=== Data listing ===
>>>>>

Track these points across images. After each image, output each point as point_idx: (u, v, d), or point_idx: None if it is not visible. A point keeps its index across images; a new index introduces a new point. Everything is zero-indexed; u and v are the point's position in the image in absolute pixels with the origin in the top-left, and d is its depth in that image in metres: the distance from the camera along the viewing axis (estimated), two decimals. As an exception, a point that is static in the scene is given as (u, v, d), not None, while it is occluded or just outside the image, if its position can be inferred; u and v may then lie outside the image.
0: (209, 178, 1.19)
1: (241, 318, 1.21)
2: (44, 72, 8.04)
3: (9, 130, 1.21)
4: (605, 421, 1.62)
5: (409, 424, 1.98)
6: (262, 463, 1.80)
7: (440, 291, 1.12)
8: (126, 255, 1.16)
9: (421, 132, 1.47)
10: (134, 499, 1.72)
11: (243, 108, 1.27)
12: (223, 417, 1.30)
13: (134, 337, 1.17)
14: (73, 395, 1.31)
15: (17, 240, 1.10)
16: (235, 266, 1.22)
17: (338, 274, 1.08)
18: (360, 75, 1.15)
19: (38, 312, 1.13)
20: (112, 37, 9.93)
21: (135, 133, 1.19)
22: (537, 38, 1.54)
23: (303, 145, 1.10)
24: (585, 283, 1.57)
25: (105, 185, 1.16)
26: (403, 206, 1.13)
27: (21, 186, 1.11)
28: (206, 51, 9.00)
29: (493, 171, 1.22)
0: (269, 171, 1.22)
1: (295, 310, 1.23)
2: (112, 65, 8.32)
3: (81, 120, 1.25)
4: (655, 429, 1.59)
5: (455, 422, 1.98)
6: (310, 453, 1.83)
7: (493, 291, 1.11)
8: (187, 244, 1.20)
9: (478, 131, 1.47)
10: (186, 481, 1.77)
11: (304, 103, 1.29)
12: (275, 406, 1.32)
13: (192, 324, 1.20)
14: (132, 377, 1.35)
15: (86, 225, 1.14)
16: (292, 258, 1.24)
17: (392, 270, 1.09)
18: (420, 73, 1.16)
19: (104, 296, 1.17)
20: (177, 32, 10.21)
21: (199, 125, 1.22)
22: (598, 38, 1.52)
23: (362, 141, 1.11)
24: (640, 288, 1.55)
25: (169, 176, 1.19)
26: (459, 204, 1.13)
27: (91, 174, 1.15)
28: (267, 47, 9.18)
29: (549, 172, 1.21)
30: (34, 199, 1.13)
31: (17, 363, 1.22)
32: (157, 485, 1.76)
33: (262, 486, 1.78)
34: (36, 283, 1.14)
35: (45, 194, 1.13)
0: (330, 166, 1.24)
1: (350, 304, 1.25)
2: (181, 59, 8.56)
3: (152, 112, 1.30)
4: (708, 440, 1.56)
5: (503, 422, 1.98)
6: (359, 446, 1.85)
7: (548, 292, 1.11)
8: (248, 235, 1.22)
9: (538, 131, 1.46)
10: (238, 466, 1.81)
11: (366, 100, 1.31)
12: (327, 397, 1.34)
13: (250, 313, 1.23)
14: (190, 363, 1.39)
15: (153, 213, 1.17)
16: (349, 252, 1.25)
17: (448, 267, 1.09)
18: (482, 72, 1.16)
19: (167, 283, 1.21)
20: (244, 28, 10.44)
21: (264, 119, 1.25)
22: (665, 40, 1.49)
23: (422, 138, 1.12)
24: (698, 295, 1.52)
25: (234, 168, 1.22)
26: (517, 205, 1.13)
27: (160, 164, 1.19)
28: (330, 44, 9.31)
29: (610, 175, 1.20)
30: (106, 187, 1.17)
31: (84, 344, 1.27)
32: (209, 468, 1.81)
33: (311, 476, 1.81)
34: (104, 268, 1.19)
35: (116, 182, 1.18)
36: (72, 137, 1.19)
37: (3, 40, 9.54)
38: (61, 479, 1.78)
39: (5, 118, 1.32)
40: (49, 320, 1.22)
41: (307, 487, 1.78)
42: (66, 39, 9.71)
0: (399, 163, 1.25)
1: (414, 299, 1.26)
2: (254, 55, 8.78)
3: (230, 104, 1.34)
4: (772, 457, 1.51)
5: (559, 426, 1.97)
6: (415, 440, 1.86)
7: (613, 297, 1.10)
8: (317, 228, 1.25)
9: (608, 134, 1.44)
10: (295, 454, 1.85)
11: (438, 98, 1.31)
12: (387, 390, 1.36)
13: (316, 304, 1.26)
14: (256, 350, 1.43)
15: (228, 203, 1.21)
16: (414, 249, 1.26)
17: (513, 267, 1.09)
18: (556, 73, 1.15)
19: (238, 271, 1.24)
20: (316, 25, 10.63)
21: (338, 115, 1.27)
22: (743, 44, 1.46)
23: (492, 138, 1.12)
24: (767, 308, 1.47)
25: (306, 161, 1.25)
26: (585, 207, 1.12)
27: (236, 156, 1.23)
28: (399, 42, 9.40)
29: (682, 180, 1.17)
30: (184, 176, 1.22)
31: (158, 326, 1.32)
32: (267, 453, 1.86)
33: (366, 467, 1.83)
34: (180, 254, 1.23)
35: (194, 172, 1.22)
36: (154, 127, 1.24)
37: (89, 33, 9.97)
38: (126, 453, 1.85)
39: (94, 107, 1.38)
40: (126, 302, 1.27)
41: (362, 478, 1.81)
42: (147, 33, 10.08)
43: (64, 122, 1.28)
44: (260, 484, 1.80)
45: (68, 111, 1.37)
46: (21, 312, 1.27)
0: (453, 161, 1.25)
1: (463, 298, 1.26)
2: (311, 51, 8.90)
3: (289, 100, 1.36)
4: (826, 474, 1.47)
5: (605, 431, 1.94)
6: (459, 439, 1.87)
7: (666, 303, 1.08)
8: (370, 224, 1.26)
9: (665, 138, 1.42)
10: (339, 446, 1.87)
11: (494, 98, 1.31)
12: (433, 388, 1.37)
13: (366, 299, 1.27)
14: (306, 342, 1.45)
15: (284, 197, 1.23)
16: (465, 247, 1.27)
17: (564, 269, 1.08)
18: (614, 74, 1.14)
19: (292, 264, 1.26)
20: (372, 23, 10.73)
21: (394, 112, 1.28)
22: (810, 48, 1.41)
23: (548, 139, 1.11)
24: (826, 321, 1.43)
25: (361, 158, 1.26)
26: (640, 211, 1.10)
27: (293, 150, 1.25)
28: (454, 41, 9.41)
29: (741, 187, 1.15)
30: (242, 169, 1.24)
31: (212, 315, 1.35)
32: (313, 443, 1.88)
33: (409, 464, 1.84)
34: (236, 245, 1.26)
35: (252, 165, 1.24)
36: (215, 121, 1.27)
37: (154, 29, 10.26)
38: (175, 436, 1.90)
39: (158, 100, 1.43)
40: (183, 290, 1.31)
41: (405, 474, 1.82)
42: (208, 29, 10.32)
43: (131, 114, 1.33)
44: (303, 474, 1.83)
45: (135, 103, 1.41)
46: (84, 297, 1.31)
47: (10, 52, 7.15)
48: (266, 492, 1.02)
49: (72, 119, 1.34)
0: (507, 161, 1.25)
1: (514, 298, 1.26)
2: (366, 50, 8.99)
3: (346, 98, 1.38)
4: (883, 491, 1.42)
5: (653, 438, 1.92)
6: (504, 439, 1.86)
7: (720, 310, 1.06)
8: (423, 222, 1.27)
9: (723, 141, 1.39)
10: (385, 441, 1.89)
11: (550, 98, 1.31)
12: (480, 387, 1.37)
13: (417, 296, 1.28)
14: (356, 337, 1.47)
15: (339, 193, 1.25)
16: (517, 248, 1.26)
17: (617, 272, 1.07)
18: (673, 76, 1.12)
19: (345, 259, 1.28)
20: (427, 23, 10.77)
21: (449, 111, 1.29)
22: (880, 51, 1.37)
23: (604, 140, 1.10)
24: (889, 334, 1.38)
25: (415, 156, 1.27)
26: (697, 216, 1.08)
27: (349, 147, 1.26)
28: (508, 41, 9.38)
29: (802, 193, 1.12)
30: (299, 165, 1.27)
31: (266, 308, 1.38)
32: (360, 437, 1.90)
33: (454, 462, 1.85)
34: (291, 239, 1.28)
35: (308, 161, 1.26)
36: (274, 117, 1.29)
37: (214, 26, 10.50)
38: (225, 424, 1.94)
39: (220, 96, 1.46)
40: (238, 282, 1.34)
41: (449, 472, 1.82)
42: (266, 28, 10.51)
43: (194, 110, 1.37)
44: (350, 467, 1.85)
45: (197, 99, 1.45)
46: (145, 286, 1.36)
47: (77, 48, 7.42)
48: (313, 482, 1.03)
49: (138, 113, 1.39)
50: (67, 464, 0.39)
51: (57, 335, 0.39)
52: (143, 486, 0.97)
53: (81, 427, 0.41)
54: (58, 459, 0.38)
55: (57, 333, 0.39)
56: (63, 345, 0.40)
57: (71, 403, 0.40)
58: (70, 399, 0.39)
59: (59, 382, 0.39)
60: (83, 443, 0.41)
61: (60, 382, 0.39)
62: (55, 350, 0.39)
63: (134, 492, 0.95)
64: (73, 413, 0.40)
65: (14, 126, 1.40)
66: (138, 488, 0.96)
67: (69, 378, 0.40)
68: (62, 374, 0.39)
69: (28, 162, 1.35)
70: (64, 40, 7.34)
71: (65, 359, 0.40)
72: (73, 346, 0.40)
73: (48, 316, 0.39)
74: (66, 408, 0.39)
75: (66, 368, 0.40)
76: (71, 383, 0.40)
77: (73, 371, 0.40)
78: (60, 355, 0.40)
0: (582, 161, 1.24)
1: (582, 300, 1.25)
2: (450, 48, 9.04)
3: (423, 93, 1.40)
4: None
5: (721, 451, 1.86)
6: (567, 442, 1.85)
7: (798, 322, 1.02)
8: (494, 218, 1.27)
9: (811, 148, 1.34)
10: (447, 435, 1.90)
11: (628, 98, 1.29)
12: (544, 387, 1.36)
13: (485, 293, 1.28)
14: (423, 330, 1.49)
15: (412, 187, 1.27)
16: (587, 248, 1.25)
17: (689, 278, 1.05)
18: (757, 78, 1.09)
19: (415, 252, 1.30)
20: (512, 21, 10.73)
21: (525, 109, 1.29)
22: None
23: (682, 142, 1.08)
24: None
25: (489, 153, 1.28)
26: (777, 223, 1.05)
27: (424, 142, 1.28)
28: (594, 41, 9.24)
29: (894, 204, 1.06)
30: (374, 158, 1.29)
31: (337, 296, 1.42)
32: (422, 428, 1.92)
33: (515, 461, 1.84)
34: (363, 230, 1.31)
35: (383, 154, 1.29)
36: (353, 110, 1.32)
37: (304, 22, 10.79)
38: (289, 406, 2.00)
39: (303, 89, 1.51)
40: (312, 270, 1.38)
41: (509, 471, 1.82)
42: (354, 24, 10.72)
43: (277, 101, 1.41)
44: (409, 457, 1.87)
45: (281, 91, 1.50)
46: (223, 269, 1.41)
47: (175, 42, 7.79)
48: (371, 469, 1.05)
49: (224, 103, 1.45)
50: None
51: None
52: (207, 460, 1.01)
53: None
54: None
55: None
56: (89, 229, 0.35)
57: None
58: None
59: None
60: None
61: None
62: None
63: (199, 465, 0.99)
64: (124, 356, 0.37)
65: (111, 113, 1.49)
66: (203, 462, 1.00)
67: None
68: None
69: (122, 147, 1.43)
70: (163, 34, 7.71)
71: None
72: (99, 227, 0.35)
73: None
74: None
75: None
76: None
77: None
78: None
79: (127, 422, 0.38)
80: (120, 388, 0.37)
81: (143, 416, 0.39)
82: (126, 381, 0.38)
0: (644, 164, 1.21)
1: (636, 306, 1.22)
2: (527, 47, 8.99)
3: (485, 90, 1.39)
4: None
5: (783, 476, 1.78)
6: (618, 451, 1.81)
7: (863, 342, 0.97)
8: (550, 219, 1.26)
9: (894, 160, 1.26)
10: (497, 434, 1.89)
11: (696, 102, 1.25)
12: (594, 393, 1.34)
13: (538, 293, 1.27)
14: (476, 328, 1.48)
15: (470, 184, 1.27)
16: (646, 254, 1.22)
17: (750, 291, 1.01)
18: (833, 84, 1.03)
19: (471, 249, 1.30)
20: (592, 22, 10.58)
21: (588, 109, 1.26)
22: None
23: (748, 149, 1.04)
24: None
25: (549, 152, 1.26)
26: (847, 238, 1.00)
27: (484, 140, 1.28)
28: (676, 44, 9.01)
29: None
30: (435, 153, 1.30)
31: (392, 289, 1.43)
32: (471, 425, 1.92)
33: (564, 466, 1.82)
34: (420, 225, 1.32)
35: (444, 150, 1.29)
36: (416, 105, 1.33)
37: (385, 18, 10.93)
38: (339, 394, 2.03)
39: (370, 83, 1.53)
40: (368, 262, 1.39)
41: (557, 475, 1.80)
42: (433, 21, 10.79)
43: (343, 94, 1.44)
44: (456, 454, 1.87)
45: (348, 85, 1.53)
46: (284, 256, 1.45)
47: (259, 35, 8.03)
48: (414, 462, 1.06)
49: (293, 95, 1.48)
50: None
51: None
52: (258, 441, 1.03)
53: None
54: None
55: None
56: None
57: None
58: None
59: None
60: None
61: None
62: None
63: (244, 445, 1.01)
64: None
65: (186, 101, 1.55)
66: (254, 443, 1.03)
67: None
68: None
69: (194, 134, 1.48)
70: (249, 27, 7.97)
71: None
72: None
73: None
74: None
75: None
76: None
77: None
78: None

<<<<<

=== Task directions ===
Transcribe the records above from the line holding "67: (69, 378, 0.40)" down to the line holding "77: (73, 371, 0.40)", inclusive, without adding anything.

=== Solution to this exercise ===
67: (69, 378, 0.40)
68: (62, 374, 0.39)
69: (28, 162, 1.35)
70: (64, 40, 7.34)
71: (65, 359, 0.40)
72: (73, 346, 0.40)
73: (48, 316, 0.39)
74: (66, 408, 0.39)
75: (66, 368, 0.40)
76: (71, 383, 0.40)
77: (73, 371, 0.40)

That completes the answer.